Duration of infectivity was considerably shorter than duration of symptoms and RT-PCR positivity. Severe immunocompromise may prolong SARS-CoV-2 infectivity. Seroconversion indicated noninfectivity in this cohort.
为了评估患有基础疾病的老年人中严重急性呼吸综合征冠状病毒2(SARS-CoV-2)的传染期,我们评估了养老院居民中2019冠状病毒病(COVID-19)症状的持续时间、逆转录聚合酶链反应(RT-PCR)阳性率和培养阳性率。

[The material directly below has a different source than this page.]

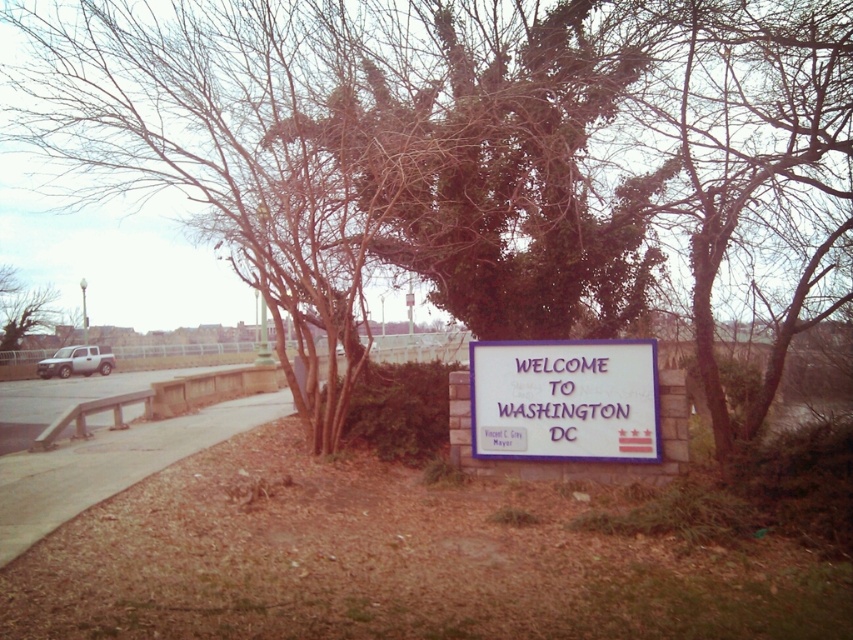
You are a tour guide leading a group to the sign. You want to ensure everyone can walk from the brown concrete sidewalk at lower left to the white matte sign at center. Is the sidewalk wide enough for a group to walk comfortably?

The white matte sign at center is smaller than the brown concrete sidewalk at lower left, which means the sidewalk is wide enough for a group to walk comfortably to the sign.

我们在2020年7月7日至15日期间,招募了阿肯色州一家机构中首次SARS-CoV-2检测呈阳性(确诊)后15天内的居民,并对他们进行了42天的随访。在21天内每3天进行一次,之后每周进行一次,我们评估COVID-19症状,采集标本(口咽、前鼻孔和唾液),并查阅病历。在第0、6、12、21和42天采集用于血清学检测的血液。传染性通过培养阳性来定义。将培养阳性的持续时间与COVID-19症状的持续时间和RT-PCR阳性率进行比较。数据使用集中趋势、频率和比例进行汇总。
我们招募了39名符合条件居民中的17名(44%)。参与者的年龄中位数为82岁(范围为58 - 97岁)。所有人都有≥3种基础疾病。从诊断开始,RT-PCR阳性的中位数持续时间为22天(四分位间距[IQR],8 - 31天);症状的中位数持续时间为42天(IQR,28 - 49天)。在9名(53%)有任何培养阳性标本的参与者中,1名(11%)严重免疫功能低下的参与者从诊断开始19天仍培养阳性;9名中的8名(89%)在诊断后≤8天培养阳性。12名有≥1份血液标本的存活参与者中有12名(100%)发生了血清转化;所有参与者在血清转化前培养均为阴性。
传染期的持续时间明显短于症状持续时间和RT-PCR阳性持续时间。严重免疫功能低下可能会延长SARS-CoV-2的传染性。血清转化表明该队列中的个体无传染性。